_WORK ORDER_
One part of the entries below is wanted: the lines from the one containing "Although the latter" through the one containing "Prebuilt versions have". Write those out exactly and nothing else.

### ENTRIES PROVIDED ###

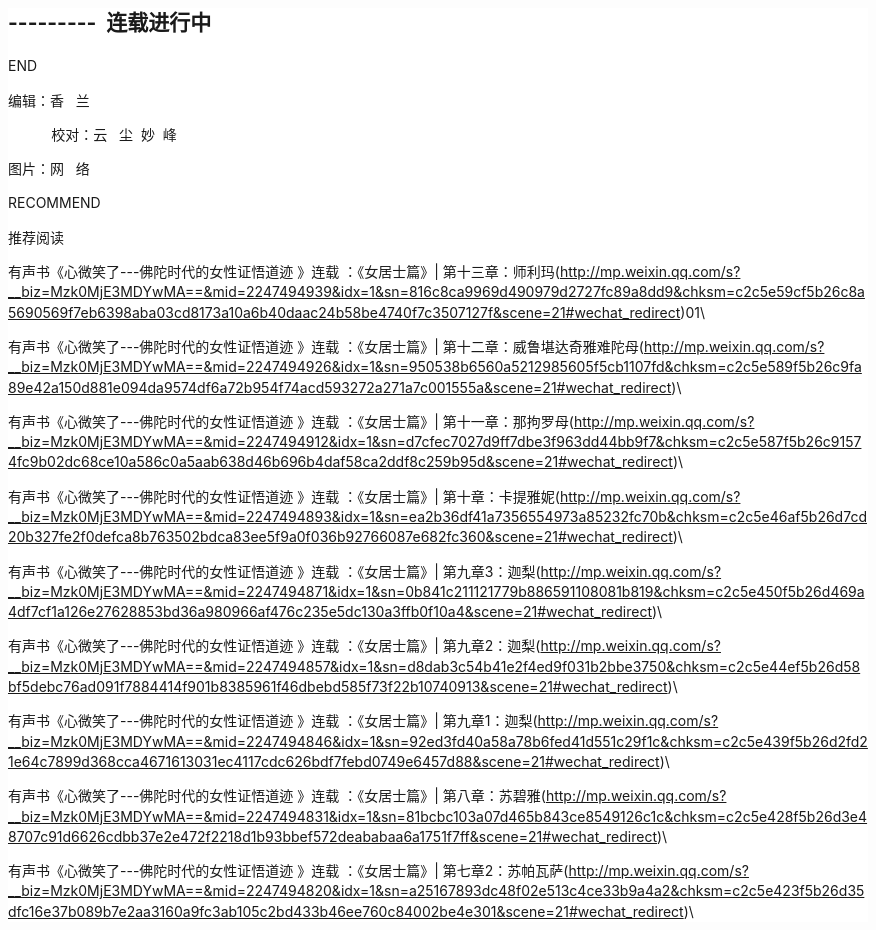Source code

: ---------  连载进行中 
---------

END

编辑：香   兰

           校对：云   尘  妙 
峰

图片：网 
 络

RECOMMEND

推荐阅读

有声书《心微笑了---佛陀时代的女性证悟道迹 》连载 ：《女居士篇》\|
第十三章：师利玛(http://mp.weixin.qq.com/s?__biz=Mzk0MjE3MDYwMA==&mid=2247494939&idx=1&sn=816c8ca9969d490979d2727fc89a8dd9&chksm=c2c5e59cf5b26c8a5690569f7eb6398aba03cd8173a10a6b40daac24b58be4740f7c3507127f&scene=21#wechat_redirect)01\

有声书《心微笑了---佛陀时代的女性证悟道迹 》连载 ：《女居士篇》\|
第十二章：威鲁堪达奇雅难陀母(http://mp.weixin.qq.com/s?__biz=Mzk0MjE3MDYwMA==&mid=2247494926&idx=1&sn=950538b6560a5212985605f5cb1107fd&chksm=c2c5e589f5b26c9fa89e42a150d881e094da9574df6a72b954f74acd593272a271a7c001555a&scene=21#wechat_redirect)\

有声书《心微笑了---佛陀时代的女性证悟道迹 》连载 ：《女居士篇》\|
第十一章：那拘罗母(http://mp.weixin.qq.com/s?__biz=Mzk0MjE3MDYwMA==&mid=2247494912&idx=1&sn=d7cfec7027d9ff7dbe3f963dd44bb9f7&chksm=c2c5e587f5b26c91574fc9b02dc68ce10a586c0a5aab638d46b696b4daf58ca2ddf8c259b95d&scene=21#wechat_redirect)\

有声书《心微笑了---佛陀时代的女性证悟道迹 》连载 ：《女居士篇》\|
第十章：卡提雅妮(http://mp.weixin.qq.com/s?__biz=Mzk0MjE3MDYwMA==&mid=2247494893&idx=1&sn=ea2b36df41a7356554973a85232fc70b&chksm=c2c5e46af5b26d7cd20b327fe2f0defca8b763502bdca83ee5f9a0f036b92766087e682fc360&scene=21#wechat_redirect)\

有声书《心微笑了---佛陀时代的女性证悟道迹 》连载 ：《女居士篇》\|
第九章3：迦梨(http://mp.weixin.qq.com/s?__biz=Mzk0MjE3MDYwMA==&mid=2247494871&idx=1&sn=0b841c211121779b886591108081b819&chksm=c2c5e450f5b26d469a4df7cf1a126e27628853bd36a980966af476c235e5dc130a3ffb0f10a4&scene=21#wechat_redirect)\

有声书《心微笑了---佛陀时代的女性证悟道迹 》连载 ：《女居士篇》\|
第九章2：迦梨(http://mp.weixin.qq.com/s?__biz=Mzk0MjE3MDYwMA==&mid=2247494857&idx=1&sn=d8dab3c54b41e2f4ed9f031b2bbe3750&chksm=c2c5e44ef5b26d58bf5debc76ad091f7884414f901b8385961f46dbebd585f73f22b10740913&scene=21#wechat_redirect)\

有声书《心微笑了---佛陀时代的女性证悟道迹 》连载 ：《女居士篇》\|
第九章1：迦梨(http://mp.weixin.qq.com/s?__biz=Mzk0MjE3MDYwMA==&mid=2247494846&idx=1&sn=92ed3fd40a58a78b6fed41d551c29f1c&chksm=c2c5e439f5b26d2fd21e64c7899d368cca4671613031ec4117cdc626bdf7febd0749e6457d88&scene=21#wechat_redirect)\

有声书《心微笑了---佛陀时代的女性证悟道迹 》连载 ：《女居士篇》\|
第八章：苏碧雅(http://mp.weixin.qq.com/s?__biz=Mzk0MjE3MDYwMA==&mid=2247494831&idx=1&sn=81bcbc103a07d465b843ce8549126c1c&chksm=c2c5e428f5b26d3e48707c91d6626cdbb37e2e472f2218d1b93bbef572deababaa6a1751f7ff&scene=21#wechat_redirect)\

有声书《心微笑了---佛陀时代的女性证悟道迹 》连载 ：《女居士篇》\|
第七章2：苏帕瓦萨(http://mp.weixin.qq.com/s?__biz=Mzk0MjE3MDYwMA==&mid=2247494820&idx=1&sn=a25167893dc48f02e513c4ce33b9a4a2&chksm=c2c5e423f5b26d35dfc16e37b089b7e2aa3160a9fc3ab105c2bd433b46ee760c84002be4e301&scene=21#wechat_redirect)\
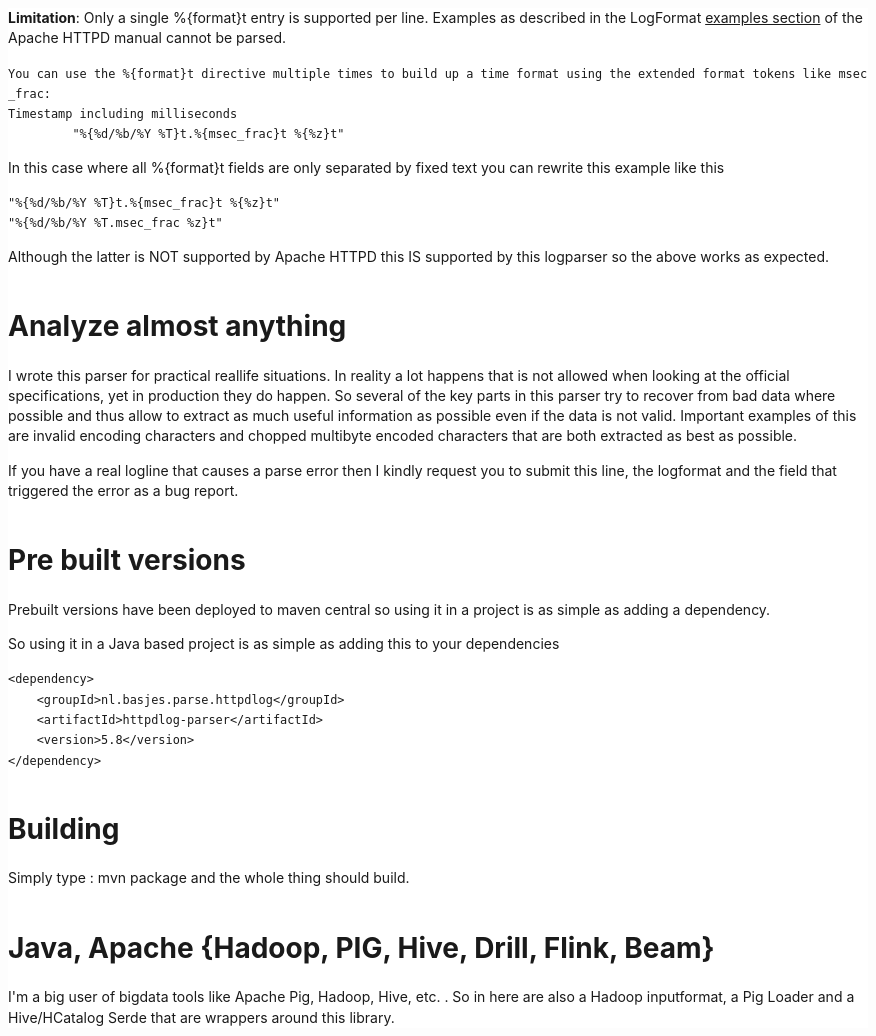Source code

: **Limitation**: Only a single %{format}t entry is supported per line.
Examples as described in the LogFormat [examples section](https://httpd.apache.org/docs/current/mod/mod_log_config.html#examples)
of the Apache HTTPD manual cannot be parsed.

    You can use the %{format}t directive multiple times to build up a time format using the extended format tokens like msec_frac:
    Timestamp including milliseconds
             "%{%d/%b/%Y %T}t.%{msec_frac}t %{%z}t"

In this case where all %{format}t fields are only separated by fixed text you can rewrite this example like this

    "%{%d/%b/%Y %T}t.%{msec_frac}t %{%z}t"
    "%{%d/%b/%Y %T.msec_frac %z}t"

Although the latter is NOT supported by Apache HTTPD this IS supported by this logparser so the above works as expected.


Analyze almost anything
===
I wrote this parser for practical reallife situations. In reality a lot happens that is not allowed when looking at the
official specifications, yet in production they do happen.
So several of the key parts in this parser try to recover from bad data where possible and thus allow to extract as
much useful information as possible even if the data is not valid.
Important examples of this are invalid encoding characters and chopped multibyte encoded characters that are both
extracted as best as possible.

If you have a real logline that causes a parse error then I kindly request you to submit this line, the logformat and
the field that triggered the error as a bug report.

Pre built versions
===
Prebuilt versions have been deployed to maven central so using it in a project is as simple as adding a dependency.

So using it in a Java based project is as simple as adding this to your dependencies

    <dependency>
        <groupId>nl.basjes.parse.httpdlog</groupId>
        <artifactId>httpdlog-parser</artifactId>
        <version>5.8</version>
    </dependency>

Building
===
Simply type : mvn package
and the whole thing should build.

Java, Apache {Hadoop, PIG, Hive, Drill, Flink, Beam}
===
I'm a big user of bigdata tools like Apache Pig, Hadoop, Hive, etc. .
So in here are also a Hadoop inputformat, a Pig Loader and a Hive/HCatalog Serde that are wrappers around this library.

###

_ANSWER AREA_
Although the latter is NOT supported by Apache HTTPD this IS supported by this logparser so the above works as expected.


Analyze almost anything
===
I wrote this parser for practical reallife situations. In reality a lot happens that is not allowed when looking at the
official specifications, yet in production they do happen.
So several of the key parts in this parser try to recover from bad data where possible and thus allow to extract as
much useful information as possible even if the data is not valid.
Important examples of this are invalid encoding characters and chopped multibyte encoded characters that are both
extracted as best as possible.

If you have a real logline that causes a parse error then I kindly request you to submit this line, the logformat and
the field that triggered the error as a bug report.

Pre built versions
===
Prebuilt versions have been deployed to maven central so using it in a project is as simple as adding a dependency.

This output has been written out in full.